3. Don’t try to look too far into the future.
Now, I don’t mean to act impulsively and have no reserve for consequences or how your actions will affect your ability to get a job in ten years. But, don’t stress and think if you mess up one homework assignment you won’t get into medical school (I’ve totally done this three different times). You can’t enjoy the free week ahead of you if you’re worried about that jammed packed one coming up in March. Boil it down to a system of focusing on what is going on now and what you have to do next. This semester is a long haul, with tons of class time and not a lot of holidays or breaks. It’s going to be easy to get bogged down and stressed out over future events. Just be conscious of where your mind is and don’t miss what is right in front of you.
4. Manage your yes’s and your no’s.
This is such a hard concept for me to grasp and it is something that I vowed to work on in this next year and semester. Learn to say no. If you really don’t have time to babysit for that new family- turn the job down. If you have a test tomorrow and can’t watch four hours of Netflix with your BFF- say no. If taking on a leadership role in one of your clubs doesn’t work at the moment- don’t volunteer. Learn to responsibly and respectfully turn things down. On the other end of that spectrum, be a yes person as well. If your friends are going out on a Friday and you don’t want to go because you’re tired- do it anyway. If your girls are going shopping- get you some retail therapy sista.

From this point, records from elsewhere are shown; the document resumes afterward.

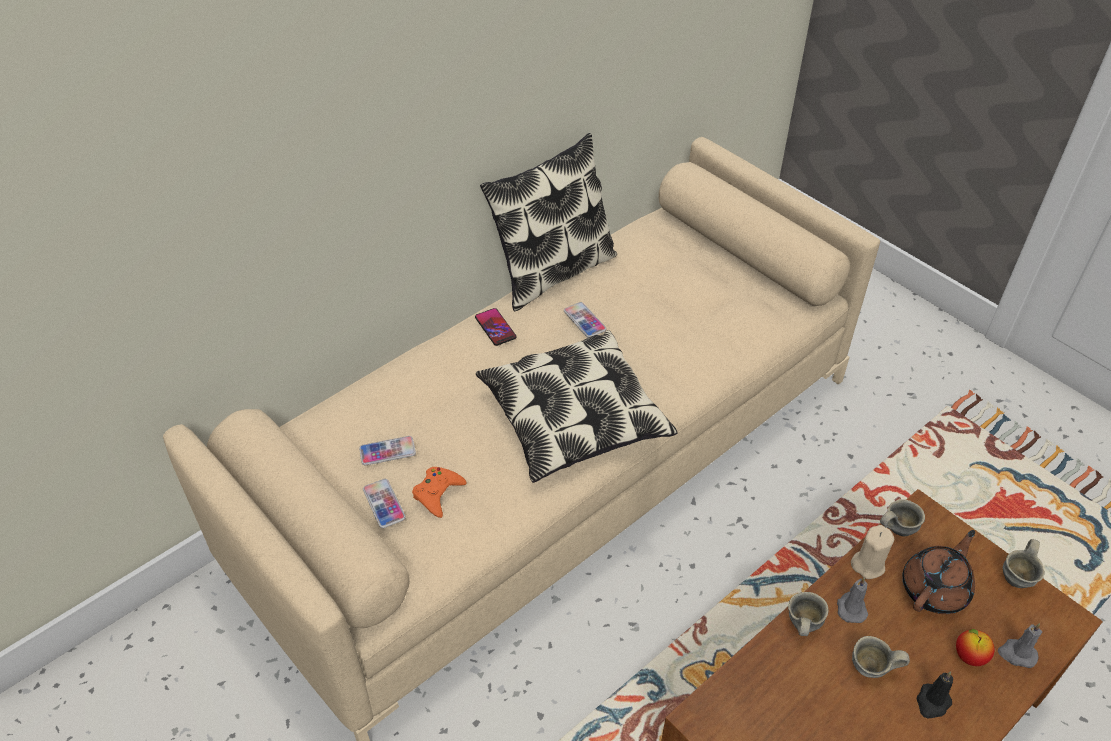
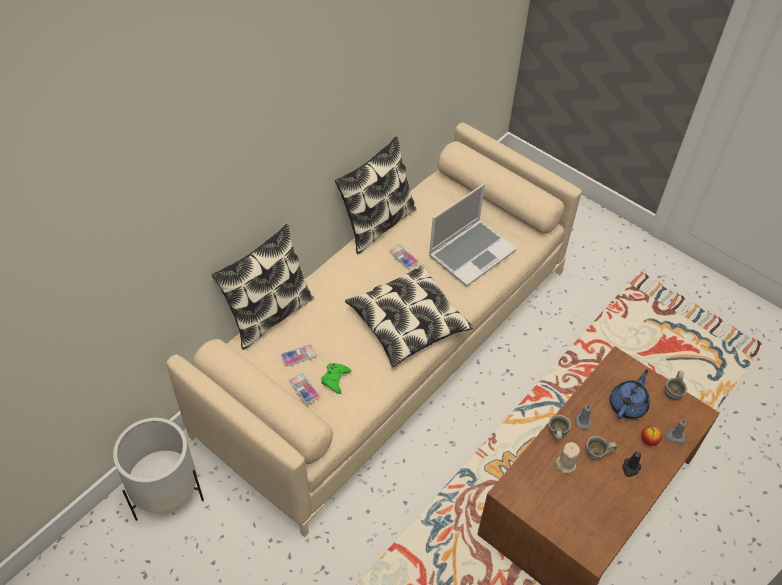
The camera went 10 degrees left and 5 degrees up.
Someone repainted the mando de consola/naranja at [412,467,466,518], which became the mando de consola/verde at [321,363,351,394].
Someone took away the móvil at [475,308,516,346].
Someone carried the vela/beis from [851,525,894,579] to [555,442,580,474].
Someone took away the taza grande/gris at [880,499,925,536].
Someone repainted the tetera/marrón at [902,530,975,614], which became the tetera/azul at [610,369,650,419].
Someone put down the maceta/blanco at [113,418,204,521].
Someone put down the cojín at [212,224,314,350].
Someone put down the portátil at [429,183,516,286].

This one is so important, go on the freaking lunch date. I don’t care if it’s the cute boy from history, a classmate or a sorority sister go on the lunch date. It doesn’t hurt and it’s not like losing that one hour will kill you. All of this is extremely hard for me, especially the lunch date situation if you couldn’t tell. I am way better at not doing than I am at stepping out of my routine. I find myself saying yes to my no’s and no to my yes’s and I have learned that it leaves my constantly unhappy. I’m always wishing I was doing something other than what I’m doing now. Don’t be that way, because it isn’t fun. Time is one of the most precious jewels we have, so work this semester to make sure you are doing what truly makes your heart happy and benefits you the most.
5. Be kind.
I have learned that the days I smile the most are the ones where I am offering that smile to others. Positivity breeds positivity. Work this semester to broaden your friend group and your connection pool. Learn the names of those sitting beside you in class and try to actively listen to their small talk. Smile at people on the concourse, and be kind to the cashiers on campus. Just spread your love and brightness, because to spread it you have to be it. You’ll be constantly reminding yourself to be happy.
6. Lastly, be inspired.
About an hour after the phone call I got on Sunday I came to my senses and thought “holy crap I have to publish an article in a week”, and I instantly started racking my brain for ideas. All week when my friends and family would ask how the writing was going I would reply with, “I’m waiting to be inspired” and I meant it. I was constantly searching for inspiration; for a moment, that was worthy of writing about.
And, let me tell you I had so many of those moments that I had to start a new journal just to document them all. I realized, though, is that there is a strong possibility that I didn’t have any more ‘lightbulb moments’ this week than on any other typical week, but this time, I was searching for it. So look for things to inspire and encourage that thoughtful side of yourself. As cheesy as it sounds, appreciate that sunrise or that Starbucks coffee. Let everything you experience actually be an experience. It makes a world of a difference.